:: TASK INSTRUCTIONS ::
Can you arrange the material below as a Markdown table with two columns, Row and Line, numbering each line and dropping any blank lines?

=== INPUT ===

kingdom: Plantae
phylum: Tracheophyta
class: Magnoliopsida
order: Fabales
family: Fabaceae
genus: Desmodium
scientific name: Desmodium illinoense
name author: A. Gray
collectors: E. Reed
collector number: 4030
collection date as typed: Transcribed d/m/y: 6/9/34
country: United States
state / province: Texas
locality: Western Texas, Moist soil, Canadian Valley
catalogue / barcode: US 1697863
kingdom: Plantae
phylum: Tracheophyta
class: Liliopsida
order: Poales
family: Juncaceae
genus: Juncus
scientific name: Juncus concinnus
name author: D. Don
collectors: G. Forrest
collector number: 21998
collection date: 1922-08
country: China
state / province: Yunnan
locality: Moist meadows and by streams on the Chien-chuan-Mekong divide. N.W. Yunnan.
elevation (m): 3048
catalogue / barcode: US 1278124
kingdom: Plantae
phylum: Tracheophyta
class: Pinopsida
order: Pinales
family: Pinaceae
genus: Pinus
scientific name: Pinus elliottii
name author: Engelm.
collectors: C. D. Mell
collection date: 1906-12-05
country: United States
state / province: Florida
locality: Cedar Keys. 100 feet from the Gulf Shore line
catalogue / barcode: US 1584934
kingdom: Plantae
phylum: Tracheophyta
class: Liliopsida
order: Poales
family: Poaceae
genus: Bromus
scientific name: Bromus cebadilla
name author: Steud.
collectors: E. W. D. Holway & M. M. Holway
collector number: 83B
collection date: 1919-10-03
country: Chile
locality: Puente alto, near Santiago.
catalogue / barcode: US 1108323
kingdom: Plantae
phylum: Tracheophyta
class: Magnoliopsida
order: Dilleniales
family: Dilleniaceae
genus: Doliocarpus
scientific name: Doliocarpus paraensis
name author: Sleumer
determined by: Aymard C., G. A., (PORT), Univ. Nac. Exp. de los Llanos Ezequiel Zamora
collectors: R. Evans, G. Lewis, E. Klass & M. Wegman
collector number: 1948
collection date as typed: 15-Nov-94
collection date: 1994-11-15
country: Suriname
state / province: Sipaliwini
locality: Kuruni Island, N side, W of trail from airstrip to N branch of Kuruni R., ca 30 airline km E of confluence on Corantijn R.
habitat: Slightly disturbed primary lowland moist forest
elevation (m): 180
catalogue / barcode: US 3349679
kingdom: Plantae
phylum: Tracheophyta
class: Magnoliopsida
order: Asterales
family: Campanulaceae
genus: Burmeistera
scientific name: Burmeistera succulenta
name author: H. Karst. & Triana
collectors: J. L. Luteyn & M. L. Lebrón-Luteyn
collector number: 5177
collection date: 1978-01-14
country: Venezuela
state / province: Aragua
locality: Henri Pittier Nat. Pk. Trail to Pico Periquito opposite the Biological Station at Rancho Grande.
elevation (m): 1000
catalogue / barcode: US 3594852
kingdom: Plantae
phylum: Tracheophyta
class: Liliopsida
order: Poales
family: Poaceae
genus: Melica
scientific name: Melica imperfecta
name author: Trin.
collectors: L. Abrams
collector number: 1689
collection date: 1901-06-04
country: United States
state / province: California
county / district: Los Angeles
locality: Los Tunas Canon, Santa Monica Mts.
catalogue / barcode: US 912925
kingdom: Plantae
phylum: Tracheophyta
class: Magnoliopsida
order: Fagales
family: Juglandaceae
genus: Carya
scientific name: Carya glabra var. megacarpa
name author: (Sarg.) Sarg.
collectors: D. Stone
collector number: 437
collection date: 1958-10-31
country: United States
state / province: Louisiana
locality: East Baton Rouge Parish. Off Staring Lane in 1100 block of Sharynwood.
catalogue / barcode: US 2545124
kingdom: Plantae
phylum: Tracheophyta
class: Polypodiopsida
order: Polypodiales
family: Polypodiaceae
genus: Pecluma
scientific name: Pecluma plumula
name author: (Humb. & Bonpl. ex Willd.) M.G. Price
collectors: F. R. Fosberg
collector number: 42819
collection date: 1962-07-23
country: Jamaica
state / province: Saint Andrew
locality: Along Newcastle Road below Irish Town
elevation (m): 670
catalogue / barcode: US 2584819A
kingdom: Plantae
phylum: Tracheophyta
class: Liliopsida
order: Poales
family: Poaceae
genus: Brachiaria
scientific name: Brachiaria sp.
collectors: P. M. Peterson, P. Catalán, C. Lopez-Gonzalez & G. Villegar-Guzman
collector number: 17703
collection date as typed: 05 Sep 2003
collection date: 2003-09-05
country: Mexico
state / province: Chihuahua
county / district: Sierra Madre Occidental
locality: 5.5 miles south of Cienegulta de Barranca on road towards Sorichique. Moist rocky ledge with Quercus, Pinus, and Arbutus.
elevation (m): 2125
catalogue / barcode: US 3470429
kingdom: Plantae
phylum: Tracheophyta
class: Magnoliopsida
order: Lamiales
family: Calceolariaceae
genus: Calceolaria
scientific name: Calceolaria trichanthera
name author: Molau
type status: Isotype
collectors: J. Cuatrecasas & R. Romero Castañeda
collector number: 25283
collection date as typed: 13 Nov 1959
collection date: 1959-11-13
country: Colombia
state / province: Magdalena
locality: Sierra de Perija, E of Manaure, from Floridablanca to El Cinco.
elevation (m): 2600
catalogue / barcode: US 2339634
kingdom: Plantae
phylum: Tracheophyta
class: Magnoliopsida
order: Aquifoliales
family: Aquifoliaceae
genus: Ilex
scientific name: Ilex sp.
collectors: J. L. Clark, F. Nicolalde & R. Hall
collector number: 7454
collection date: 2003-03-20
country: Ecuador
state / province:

===

:: PROBLEM SOLUTION ::
| Row | Line |
|---|---|
| 1 | kingdom: Plantae |
| 2 | phylum: Tracheophyta |
| 3 | class: Magnoliopsida |
| 4 | order: Fabales |
| 5 | family: Fabaceae |
| 6 | genus: Desmodium |
| 7 | scientific name: Desmodium illinoense |
| 8 | name author: A. Gray |
| 9 | collectors: E. Reed |
| 10 | collector number: 4030 |
| 11 | collection date as typed: Transcribed d/m/y: 6/9/34 |
| 12 | country: United States |
| 13 | state / province: Texas |
| 14 | locality: Western Texas, Moist soil, Canadian Valley |
| 15 | catalogue / barcode: US 1697863 |
| 16 | kingdom: Plantae |
| 17 | phylum: Tracheophyta |
| 18 | class: Liliopsida |
| 19 | order: Poales |
| 20 | family: Juncaceae |
| 21 | genus: Juncus |
| 22 | scientific name: Juncus concinnus |
| 23 | name author: D. Don |
| 24 | collectors: G. Forrest |
| 25 | collector number: 21998 |
| 26 | collection date: 1922-08 |
| 27 | country: China |
| 28 | state / province: Yunnan |
| 29 | locality: Moist meadows and by streams on the Chien-chuan-Mekong divide. N.W. Yunnan. |
| 30 | elevation (m): 3048 |
| 31 | catalogue / barcode: US 1278124 |
| 32 | kingdom: Plantae |
| 33 | phylum: Tracheophyta |
| 34 | class: Pinopsida |
| 35 | order: Pinales |
| 36 | family: Pinaceae |
| 37 | genus: Pinus |
| 38 | scientific name: Pinus elliottii |
| 39 | name author: Engelm. |
| 40 | collectors: C. D. Mell |
| 41 | collection date: 1906-12-05 |
| 42 | country: United States |
| 43 | state / province: Florida |
| 44 | locality: Cedar Keys. 100 feet from the Gulf Shore line |
| 45 | catalogue / barcode: US 1584934 |
| 46 | kingdom: Plantae |
| 47 | phylum: Tracheophyta |
| 48 | class: Liliopsida |
| 49 | order: Poales |
| 50 | family: Poaceae |
| 51 | genus: Bromus |
| 52 | scientific name: Bromus cebadilla |
| 53 | name author: Steud. |
| 54 | collectors: E. W. D. Holway & M. M. Holway |
| 55 | collector number: 83B |
| 56 | collection date: 1919-10-03 |
| 57 | country: Chile |
| 58 | locality: Puente alto, near Santiago. |
| 59 | catalogue / barcode: US 1108323 |
| 60 | kingdom: Plantae |
| 61 | phylum: Tracheophyta |
| 62 | class: Magnoliopsida |
| 63 | order: Dilleniales |
| 64 | family: Dilleniaceae |
| 65 | genus: Doliocarpus |
| 66 | scientific name: Doliocarpus paraensis |
| 67 | name author: Sleumer |
| 68 | determined by: Aymard C., G. A., (PORT), Univ. Nac. Exp. de los Llanos Ezequiel Zamora |
| 69 | collectors: R. Evans, G. Lewis, E. Klass & M. Wegman |
| 70 | collector number: 1948 |
| 71 | collection date as typed: 15-Nov-94 |
| 72 | collection date: 1994-11-15 |
| 73 | country: Suriname |
| 74 | state / province: Sipaliwini |
| 75 | locality: Kuruni Island, N side, W of trail from airstrip to N branch of Kuruni R., ca 30 airline km E of confluence on Corantijn R. |
| 76 | habitat: Slightly disturbed primary lowland moist forest |
| 77 | elevation (m): 180 |
| 78 | catalogue / barcode: US 3349679 |
| 79 | kingdom: Plantae |
| 80 | phylum: Tracheophyta |
| 81 | class: Magnoliopsida |
| 82 | order: Asterales |
| 83 | family: Campanulaceae |
| 84 | genus: Burmeistera |
| 85 | scientific name: Burmeistera succulenta |
| 86 | name author: H. Karst. & Triana |
| 87 | collectors: J. L. Luteyn & M. L. Lebrón-Luteyn |
| 88 | collector number: 5177 |
| 89 | collection date: 1978-01-14 |
| 90 | country: Venezuela |
| 91 | state / province: Aragua |
| 92 | locality: Henri Pittier Nat. Pk. Trail to Pico Periquito opposite the Biological Station at Rancho Grande. |
| 93 | elevation (m): 1000 |
| 94 | catalogue / barcode: US 3594852 |
| 95 | kingdom: Plantae |
| 96 | phylum: Tracheophyta |
| 97 | class: Liliopsida |
| 98 | order: Poales |
| 99 | family: Poaceae |
| 100 | genus: Melica |
| 101 | scientific name: Melica imperfecta |
| 102 | name author: Trin. |
| 103 | collectors: L. Abrams |
| 104 | collector number: 1689 |
| 105 | collection date: 1901-06-04 |
| 106 | country: United States |
| 107 | state / province: California |
| 108 | county / district: Los Angeles |
| 109 | locality: Los Tunas Canon, Santa Monica Mts. |
| 110 | catalogue / barcode: US 912925 |
| 111 | kingdom: Plantae |
| 112 | phylum: Tracheophyta |
| 113 | class: Magnoliopsida |
| 114 | order: Fagales |
| 115 | family: Juglandaceae |
| 116 | genus: Carya |
| 117 | scientific name: Carya glabra var. megacarpa |
| 118 | name author: (Sarg.) Sarg. |
| 119 | collectors: D. Stone |
| 120 | collector number: 437 |
| 121 | collection date: 1958-10-31 |
| 122 | country: United States |
| 123 | state / province: Louisiana |
| 124 | locality: East Baton Rouge Parish. Off Staring Lane in 1100 block of Sharynwood. |
| 125 | catalogue / barcode: US 2545124 |
| 126 | kingdom: Plantae |
| 127 | phylum: Tracheophyta |
| 128 | class: Polypodiopsida |
| 129 | order: Polypodiales |
| 130 | family: Polypodiaceae |
| 131 | genus: Pecluma |
| 132 | scientific name: Pecluma plumula |
| 133 | name author: (Humb. & Bonpl. ex Willd.) M.G. Price |
| 134 | collectors: F. R. Fosberg |
| 135 | collector number: 42819 |
| 136 | collection date: 1962-07-23 |
| 137 | country: Jamaica |
| 138 | state / province: Saint Andrew |
| 139 | locality: Along Newcastle Road below Irish Town |
| 140 | elevation (m): 670 |
| 141 | catalogue / barcode: US 2584819A |
| 142 | kingdom: Plantae |
| 143 | phylum: Tracheophyta |
| 144 | class: Liliopsida |
| 145 | order: Poales |
| 146 | family: Poaceae |
| 147 | genus: Brachiaria |
| 148 | scientific name: Brachiaria sp. |
| 149 | collectors: P. M. Peterson, P. Catalán, C. Lopez-Gonzalez & G. Villegar-Guzman |
| 150 | collector number: 17703 |
| 151 | collection date as typed: 05 Sep 2003 |
| 152 | collection date: 2003-09-05 |
| 153 | country: Mexico |
| 154 | state / province: Chihuahua |
| 155 | county / district: Sierra Madre Occidental |
| 156 | locality: 5.5 miles south of Cienegulta de Barranca on road towards Sorichique. Moist rocky ledge with Quercus, Pinus, and Arbutus. |
| 157 | elevation (m): 2125 |
| 158 | catalogue / barcode: US 3470429 |
| 159 | kingdom: Plantae |
| 160 | phylum: Tracheophyta |
| 161 | class: Magnoliopsida |
| 162 | order: Lamiales |
| 163 | family: Calceolariaceae |
| 164 | genus: Calceolaria |
| 165 | scientific name: Calceolaria trichanthera |
| 166 | name author: Molau |
| 167 | type status: Isotype |
| 168 | collectors: J. Cuatrecasas & R. Romero Castañeda |
| 169 | collector number: 25283 |
| 170 | collection date as typed: 13 Nov 1959 |
| 171 | collection date: 1959-11-13 |
| 172 | country: Colombia |
| 173 | state / province: Magdalena |
| 174 | locality: Sierra de Perija, E of Manaure, from Floridablanca to El Cinco. |
| 175 | elevation (m): 2600 |
| 176 | catalogue / barcode: US 2339634 |
| 177 | kingdom: Plantae |
| 178 | phylum: Tracheophyta |
| 179 | class: Magnoliopsida |
| 180 | order: Aquifoliales |
| 181 | family: Aquifoliaceae |
| 182 | genus: Ilex |
| 183 | scientific name: Ilex sp. |
| 184 | collectors: J. L. Clark, F. Nicolalde & R. Hall |
| 185 | collector number: 7454 |
| 186 | collection date: 2003-03-20 |
| 187 | country: Ecuador |
| 188 | state / province: |